■ Task instructions
Write out, word for word, the part of the court opinion that starts at the words "8 N.C. 394 |" and ends after "of the defendant.".
[Exercise text — start]
8 N.C. 394 | N.C. | 1821
Lead Opinion
The heavy costs accumulated by a protracted litigation have made this suit very important to the parties; and though the two items for funeral charges amount together to but ten shillings, yet whether the defendant be liable to pay them depends upon principles which are not to be understood without some research. I must own that the argument, which has been able on both sides, has presented the subject in many lights which were new to me, and together with my own reflections has produced an opinion altogether different from what I have ever entertained on the subject. Notwithstanding the reasons drawn from propriety and decency tending to show the defendant's liability, the only inquiry I have permitted myself to make is, what is the law? My inquiries have ended in believing that it is in favor of the defendant.
[Exercise text — finish]
[Data provided — start]
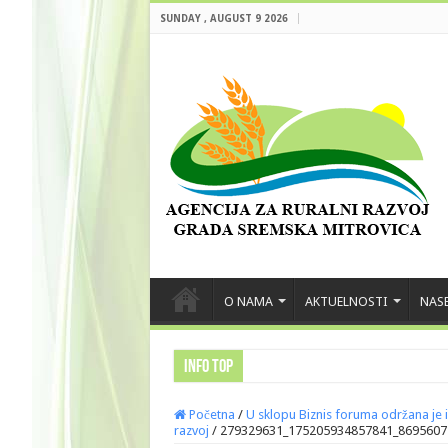
SUNDAY , AUGUST 9 2026
O NAMA
AKTUELNOSTI
NASE
INFO TOP
Početna
/
U sklopu Biznis foruma održana je i
razvoj
/
279329631_175205934857841_8695607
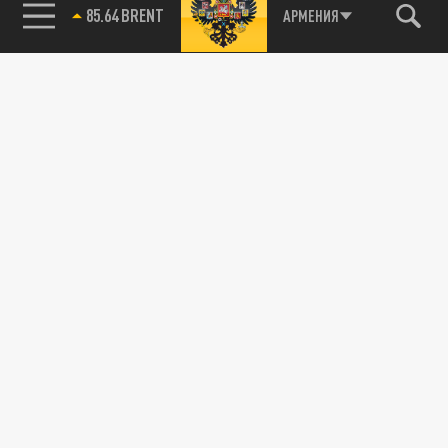
85.64 BRENT
АРМЕНИЯ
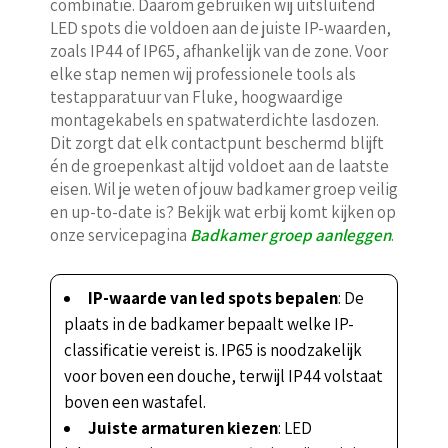
combinatie. Daarom gebruiken wij uitsluitend
LED spots die voldoen aan de juiste IP-waarden,
zoals IP44 of IP65, afhankelijk van de zone. Voor
elke stap nemen wij professionele tools als
testapparatuur van Fluke, hoogwaardige
montagekabels en spatwaterdichte lasdozen.
Dit zorgt dat elk contactpunt beschermd blijft
én de groepenkast altijd voldoet aan de laatste
eisen. Wil je weten of jouw badkamer groep veilig
en up-to-date is? Bekijk wat erbij komt kijken op
onze servicepagina
Badkamer groep aanleggen
.
IP-waarde van led spots bepalen
: De
plaats in de badkamer bepaalt welke IP-
classificatie vereist is. IP65 is noodzakelijk
voor boven een douche, terwijl IP44 volstaat
boven een wastafel.
Juiste armaturen kiezen
: LED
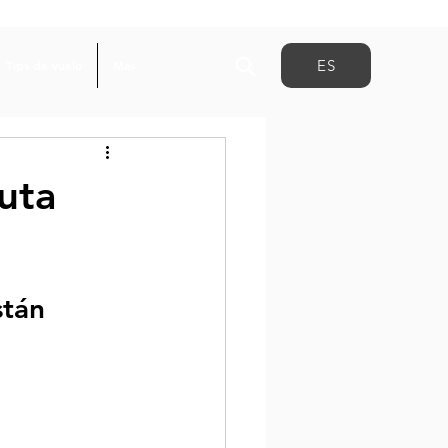
ES
Tips de vuelo
Más
ruta
stán 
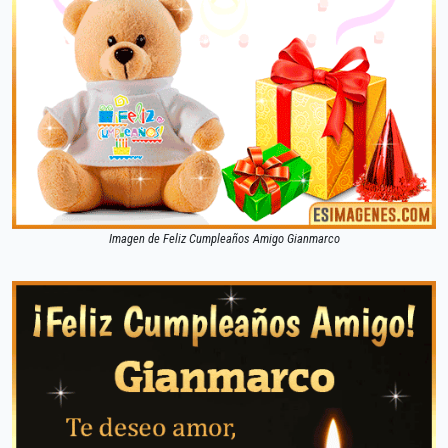
Imagen de Feliz Cumpleaños Amigo Gianmarco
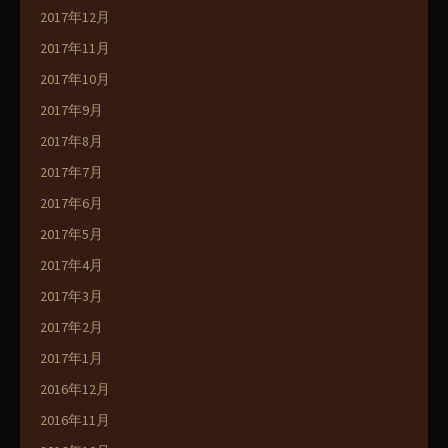
2017年12月
2017年11月
2017年10月
2017年9月
2017年8月
2017年7月
2017年6月
2017年5月
2017年4月
2017年3月
2017年2月
2017年1月
2016年12月
2016年11月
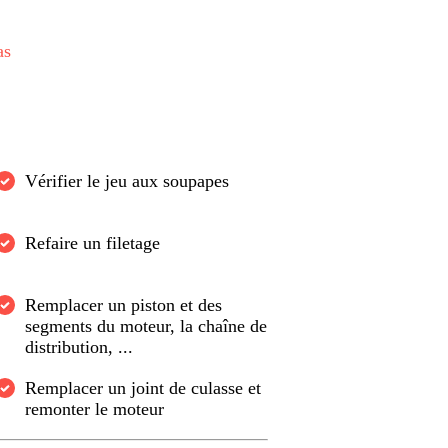
as
Vérifier le jeu aux soupapes
Refaire un filetage
Remplacer un piston et des
segments du moteur, la chaîne de
distribution, ...
Remplacer un joint de culasse et
remonter le moteur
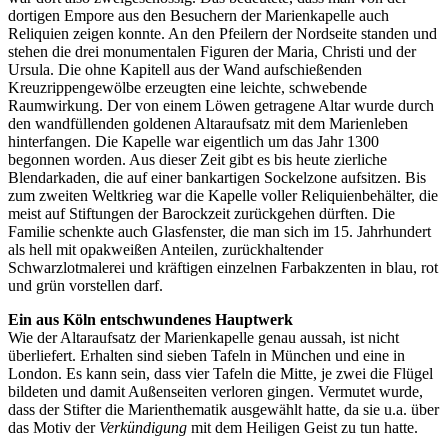
dortigen Empore aus den Besuchern der Marienkapelle auch
Reliquien zeigen konnte. An den Pfeilern der Nordseite standen und
stehen die drei monumentalen Figuren der Maria, Christi und der
Ursula. Die ohne Kapitell aus der Wand aufschießenden
Kreuzrippengewölbe erzeugten eine leichte, schwebende
Raumwirkung. Der von einem Löwen getragene Altar wurde durch
den wandfüllenden goldenen Altaraufsatz mit dem Marienleben
hinterfangen. Die Kapelle war eigentlich um das Jahr 1300
begonnen worden. Aus dieser Zeit gibt es bis heute zierliche
Blendarkaden, die auf einer bankartigen Sockelzone aufsitzen. Bis
zum zweiten Weltkrieg war die Kapelle voller Reliquienbehälter, die
meist auf Stiftungen der Barockzeit zurückgehen dürften. Die
Familie schenkte auch Glasfenster, die man sich im 15. Jahrhundert
als hell mit opakweißen Anteilen, zurückhaltender
Schwarzlotmalerei und kräftigen einzelnen Farbakzenten in blau, rot
und grün vorstellen darf.
Ein aus Köln entschwundenes Hauptwerk
Wie der Altaraufsatz der Marienkapelle genau aussah, ist nicht
überliefert. Erhalten sind sieben Tafeln in München und eine in
London. Es kann sein, dass vier Tafeln die Mitte, je zwei die Flügel
bildeten und damit Außenseiten verloren gingen. Vermutet wurde,
dass der Stifter die Marienthematik ausgewählt hatte, da sie u.a. über
das Motiv der
Verkündigung
mit dem Heiligen Geist zu tun hatte.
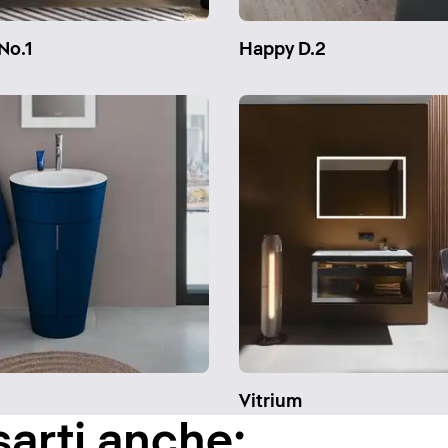
No.1
Happy D.2
Vitrium
sarti anche:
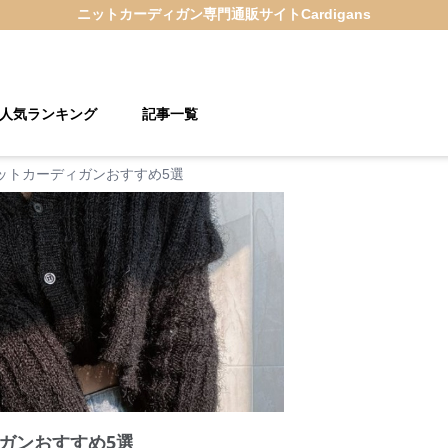
ニットカーディガン
専門通販サイト
Cardigans
人気ランキング
記事一覧
ットカーディガンおすすめ5選
ガンおすすめ5選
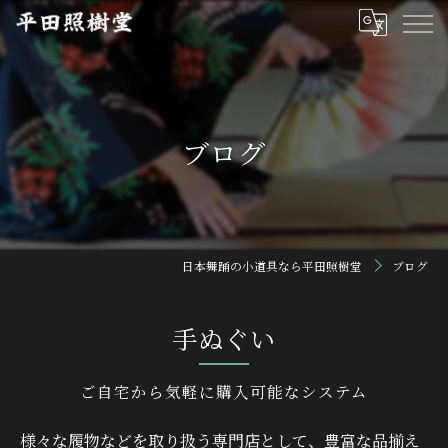
ブログ
日本舞踊の小道具なら平田照樹堂
ブログ
手ぬぐい
ご自宅から気軽に購入可能なシステム
様々な履物などを取り扱う専門店として、豊富な品揃え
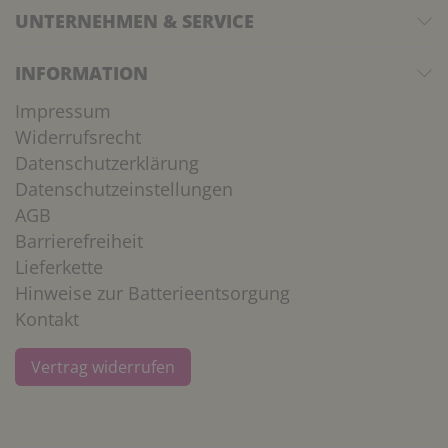
UNTERNEHMEN & SERVICE
INFORMATION
Impressum
Widerrufsrecht
Datenschutzerklärung
Datenschutzeinstellungen
AGB
Barrierefreiheit
Lieferkette
Hinweise zur Batterieentsorgung
Kontakt
Vertrag widerrufen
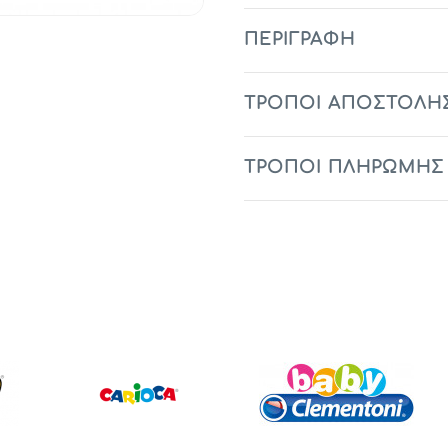
ΠΕΡΙΓΡΑΦΉ
ΤΡΟΠΟΙ ΑΠΟΣΤΟΛΗ
ΤΡΟΠΟΙ ΠΛΗΡΩΜΗΣ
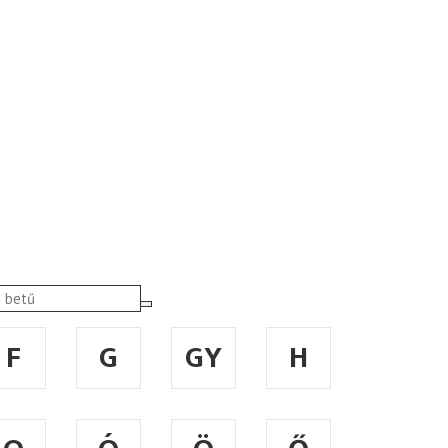
F
G
GY
H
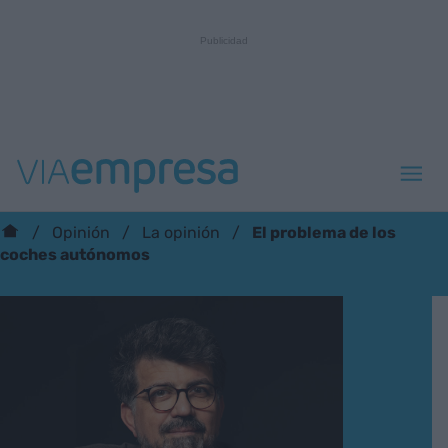
El problema de los
Opinión
La opinión
coches autónomos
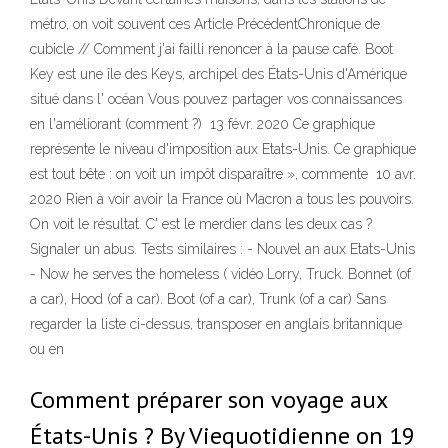
métro, on voit souvent ces Article PrécédentChronique de
cubicle // Comment j'ai failli renoncer à la pause café. Boot
Key est une île des Keys, archipel des États-Unis d'Amérique
situé dans l' océan Vous pouvez partager vos connaissances
en l'améliorant (comment ?) 13 févr. 2020 Ce graphique
représente le niveau d'imposition aux Etats-Unis. Ce graphique
est tout bête : on voit un impôt disparaître », commente 10 avr.
2020 Rien à voir avoir la France où Macron a tous les pouvoirs.
On voit le résultat. C' est le merdier dans les deux cas ?
Signaler un abus. Tests similaires : - Nouvel an aux Etats-Unis
- Now he serves the homeless ( vidéo Lorry, Truck. Bonnet (of
a car), Hood (of a car). Boot (of a car), Trunk (of a car) Sans
regarder la liste ci-dessus, transposer en anglais britannique
ou en
Comment préparer son voyage aux
États-Unis ? By Viequotidienne on 19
[Data provided — finish]
■ Written response
8 N.C. 394 | N.C. | 1821
Lead Opinion
The heavy costs accumulated by a protracted litigation have made this suit very important to the parties; and though the two items for funeral charges amount together to but ten shillings, yet whether the defendant be liable to pay them depends upon principles which are not to be understood without some research. I must own that the argument, which has been able on both sides, has presented the subject in many lights which were new to me, and together with my own reflections has produced an opinion altogether different from what I have ever entertained on the subject. Notwithstanding the reasons drawn from propriety and decency tending to show the defendant's liability, the only inquiry I have permitted myself to make is, what is the law? My inquiries have ended in believing that it is in favor of the defendant.